Ein Abfalleimer mit Pferdemotiv soll es sein. Unbeeindruckt vom um sie herum herrschenden Gewusel und Stimmengewirr hat die fünfjährige Alexandra unter dem riesigen Angebot ihr Lieblingsstück ausgemacht, das ihr Papa nun kauft. Strahlend nimmt sie es in Empfang. Noch ein kurzer, prüfender Blick, dann geht es weiter zum nächsten Stand. Natürlich ist der Lions-Flohmarkt nicht nur für die jüngsten Fans des Feilschens und Handels ein echtes Paradies, auch gestandene Mannsbilder und natürlich auch Frauen werden auf der Suche nach dem ultimativen Schnäppchen wieder zum "Kind".

Unter den Käufern sind Schnäppchenjäger, die ihren Ehrgeiz darin setzen, bestimmte Sammlerstücke zu ergattern. Diese hatten gleich zu Beginn des Flohmarkts vor der Tür gestanden, bevor die "Konkurrenz" alles abgegrast hat.
Das alljährliche Benefiz-Event richtet sich aber insbesondere an Leute, die nicht so viel Geld haben und sich dadurch vielleicht ein kleines Extra gönnen können. Darüber freuen sich diese Leute dann nicht nur selbst, sondern auch die Mitglieder des Lions-Clubs hinter den Verkaufsständen. Immer wieder schön ist auch die Freude der Kinder, wenn sie sich voller Stolz von ihrem Taschengeld einen kleinen Schatz kaufen. Natürlich nimmt man es seitens des Clubs beim Verkaufspreis nicht so genau.

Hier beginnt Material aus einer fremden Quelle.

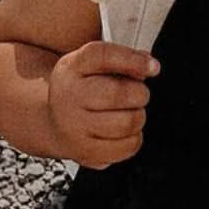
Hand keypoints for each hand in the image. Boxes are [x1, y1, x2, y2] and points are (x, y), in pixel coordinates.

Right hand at [47, 42, 158, 168]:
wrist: (54, 122)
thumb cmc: (83, 90)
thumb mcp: (94, 65)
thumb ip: (123, 59)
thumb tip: (149, 66)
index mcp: (72, 68)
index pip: (102, 56)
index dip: (133, 60)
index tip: (153, 67)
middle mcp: (69, 97)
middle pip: (119, 93)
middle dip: (139, 93)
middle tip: (136, 94)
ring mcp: (75, 127)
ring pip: (128, 122)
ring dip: (138, 116)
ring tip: (127, 112)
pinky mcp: (87, 152)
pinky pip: (129, 145)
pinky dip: (134, 137)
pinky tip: (122, 130)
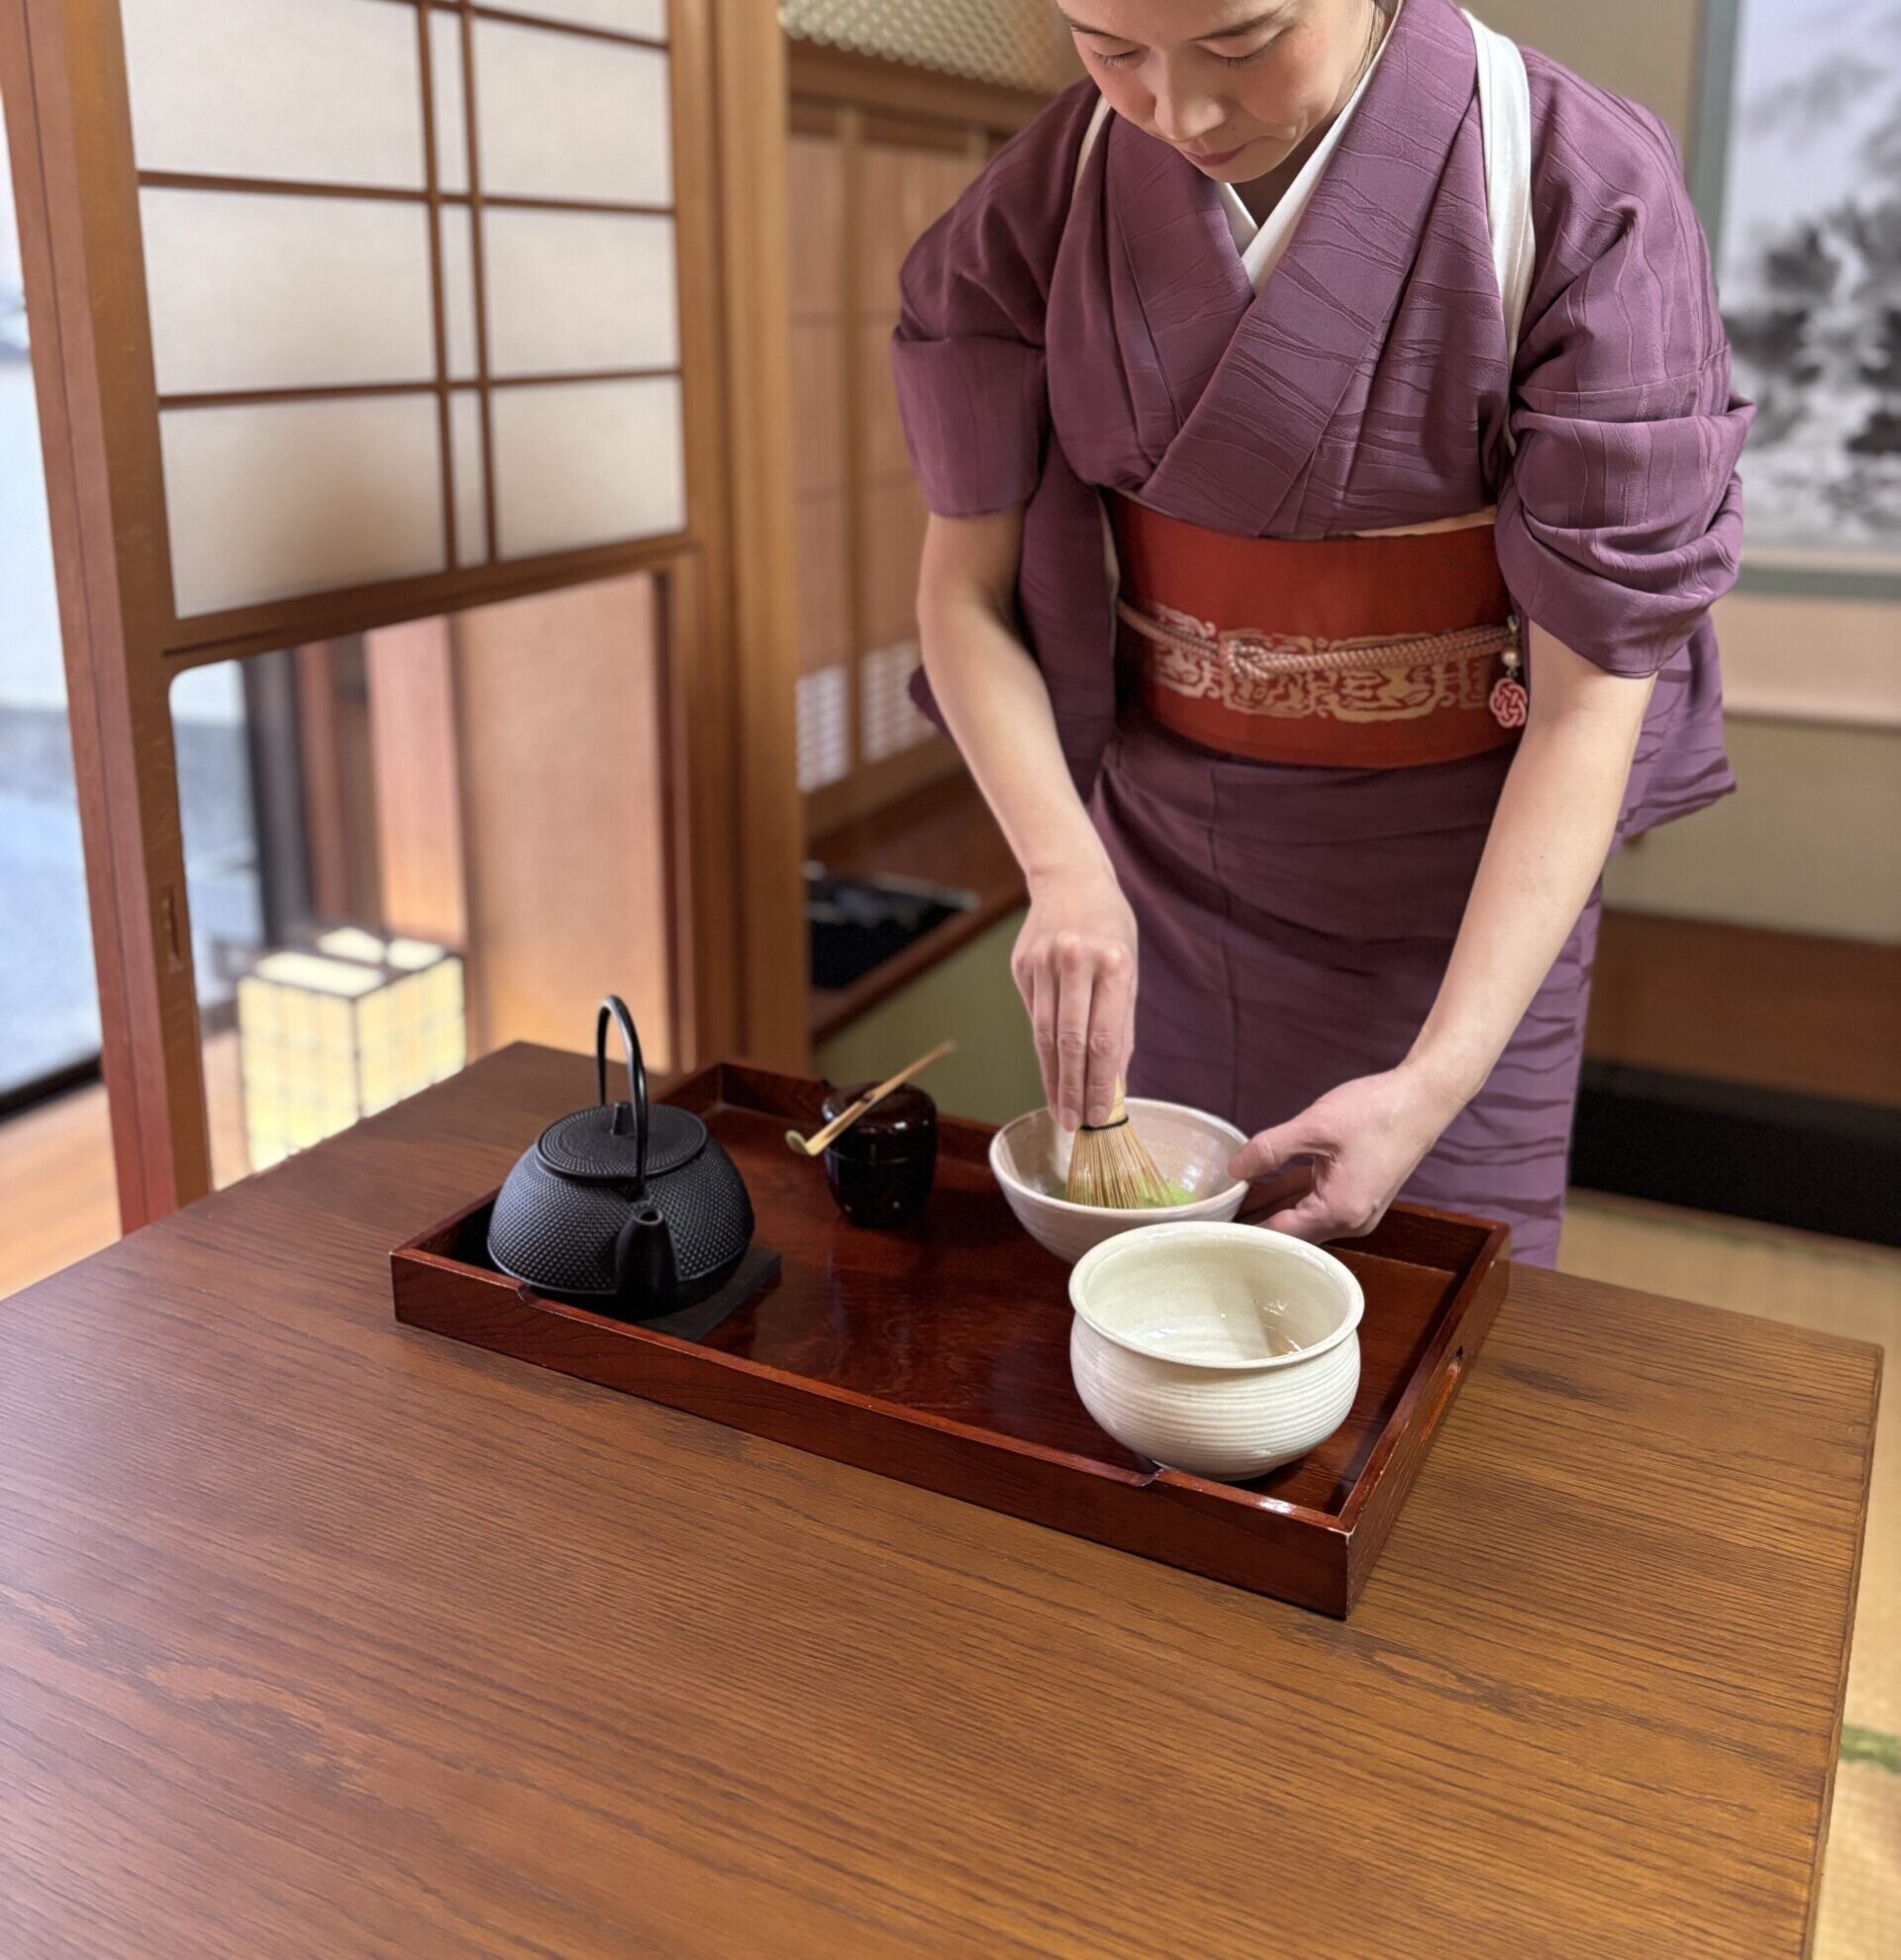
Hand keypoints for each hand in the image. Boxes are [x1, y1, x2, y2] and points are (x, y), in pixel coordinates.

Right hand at [1011, 864, 1137, 1130]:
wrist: (1071, 879)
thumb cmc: (1109, 929)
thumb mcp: (1128, 970)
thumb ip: (1120, 1025)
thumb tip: (1114, 1083)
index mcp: (1111, 963)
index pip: (1103, 1038)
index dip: (1100, 1082)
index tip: (1100, 1115)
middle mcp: (1074, 962)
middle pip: (1068, 1041)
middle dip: (1072, 1089)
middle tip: (1074, 1125)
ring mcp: (1042, 963)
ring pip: (1043, 1034)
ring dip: (1052, 1078)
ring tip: (1060, 1110)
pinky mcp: (1021, 966)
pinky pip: (1033, 1015)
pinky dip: (1042, 1047)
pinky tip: (1050, 1070)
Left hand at [1226, 1066, 1463, 1244]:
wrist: (1425, 1098)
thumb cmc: (1376, 1112)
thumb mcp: (1314, 1126)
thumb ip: (1270, 1149)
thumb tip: (1233, 1170)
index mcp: (1338, 1212)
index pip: (1280, 1235)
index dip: (1245, 1230)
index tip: (1213, 1229)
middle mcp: (1350, 1220)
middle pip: (1292, 1232)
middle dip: (1255, 1222)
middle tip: (1214, 1216)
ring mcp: (1357, 1209)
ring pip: (1304, 1216)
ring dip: (1272, 1206)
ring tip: (1229, 1202)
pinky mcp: (1360, 1194)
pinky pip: (1318, 1202)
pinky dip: (1292, 1194)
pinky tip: (1261, 1186)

Schließlich ist man froh um jedes Teil, das man nicht wieder einpacken und mitnehmen muss.


Ein Platz zum Kennenlernen

Ein großer Teil der Besucher, der am vergangenen Samstag die Kühnlenzpassage durchstöberte, hatte aber kein bestimmtes Sammelgebiet. Viele wollten einfach bummeln, nette Leute treffen und in geselliger Runde ein Stück Kuchen essen. Wenn sie dann, als positiver Nebeneffekt, etwas Schönes zum Spitzen-Sonderpreis fanden, freuten sie sich und schlugen zu - Feilschen, Handeln und Smalltalk inbegriffen. Manche Besucher kauften auch Dinge, die sie gar nicht brauchten - einfach um den guten Zweck zu unterstützen.

Und wenn die Clubmitglieder einen guten Bekannten entdeckten, hatte der sowieso, so Lions-Präsidentin Daniela Wölfel bei der im Vorfeld abgehaltenen Pressekonferenz, "kaum eine Chance, ohne eine Tüte voller Schätze den Flohmarkt zu verlassen". Fest steht: eine Runde auf dem Flohmarkt war von der Zeitdauer schon fast mit einer Runde auf dem Freischießen zu vergleichen.

Und auch sonst hatte die größte nicht-professionelle Flohmarkt-Veranstaltung im Landkreis durchaus wieder ein wenig Volksfest-Charakter. Es waren gerade das Drumherum und das besondere Ambiente, die den Markt von Veranstaltungen ähnlicher Art abheben.